Nova Scotia has made the least progress of any province
The Canadian Centre for Policy Alternatives-Nova Scotia (CCPA-NS) released a report card on Child and Family Poverty in the province last month. The report relies on data from 2019, the most recent year of reported figures.
The report found Nova Scotia has made the least progress of any province when it comes to eradicating childhood poverty, improving by just 0.1 per cent between 1989 and 2019. The province also ranks the highest in Atlantic Canada for child poverty rates, and the third-highest in Canada.
The report issued 17 recommendations to the provincial government to eradicate poverty provincewide. Among those recommendations are increasing the minimum wage to $15 in 2022 on the path to a livable wage, provide workers at least ten paid sick days to Canadians, reform the province’s Human Rights Commission, and address the root cause of women’s higher poverty rates.

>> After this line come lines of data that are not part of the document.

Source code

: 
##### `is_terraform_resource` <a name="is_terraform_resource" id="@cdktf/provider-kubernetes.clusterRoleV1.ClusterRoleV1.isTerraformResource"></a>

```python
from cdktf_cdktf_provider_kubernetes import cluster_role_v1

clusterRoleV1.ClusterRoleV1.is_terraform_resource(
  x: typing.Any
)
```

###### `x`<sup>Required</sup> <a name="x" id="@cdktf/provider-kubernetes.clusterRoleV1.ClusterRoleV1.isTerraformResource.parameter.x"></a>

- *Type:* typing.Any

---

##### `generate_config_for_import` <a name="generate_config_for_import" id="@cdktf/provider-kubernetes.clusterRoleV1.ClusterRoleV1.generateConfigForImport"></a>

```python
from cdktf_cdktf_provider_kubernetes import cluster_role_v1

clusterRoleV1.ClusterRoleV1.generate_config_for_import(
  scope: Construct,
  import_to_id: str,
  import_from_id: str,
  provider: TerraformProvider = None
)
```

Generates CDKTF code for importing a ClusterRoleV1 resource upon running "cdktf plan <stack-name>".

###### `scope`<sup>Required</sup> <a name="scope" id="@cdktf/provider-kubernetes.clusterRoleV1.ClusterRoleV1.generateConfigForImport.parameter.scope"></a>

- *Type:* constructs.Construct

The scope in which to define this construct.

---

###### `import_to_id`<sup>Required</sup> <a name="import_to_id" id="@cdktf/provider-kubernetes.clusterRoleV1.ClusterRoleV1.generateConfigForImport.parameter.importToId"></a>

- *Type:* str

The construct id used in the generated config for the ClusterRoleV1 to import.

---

Christine Saulnier, director at the CCPA-NS and former federal NDP candidate, says the way the province approaches child poverty is unfair.
Two practices Saulnier calls unfair continue to penalize impoverished families in the province. Part of the discrimination comes from the practice of removing the Canada Child Benefit when a child is brought into temporary care.
Another way to limit children in custody is to remove the language “failure to provide to the child adequate food, clothing, or shelter” from the Children and Family Services Act. Removing this language, Saulnier said, will not only decrease caseloads but also stop the false justification of poverty as neglect.
“They won’t be able to afford their housing, their food, all of their basic essentials,” Saulnier explained as something that’s not only disruptive, but also further jeopardizes the opportunity for the family’s reunification.
Saulnier calls poverty “policy-created” and believes governments are both complicit and responsible for “creating the conditions in which families find themselves struggling to provide for their children.”
“Oftentimes, the families who are living in poverty are being supported directly by governments who have made the decision to not provide enough income support to lift families out of poverty,” Saulnier said.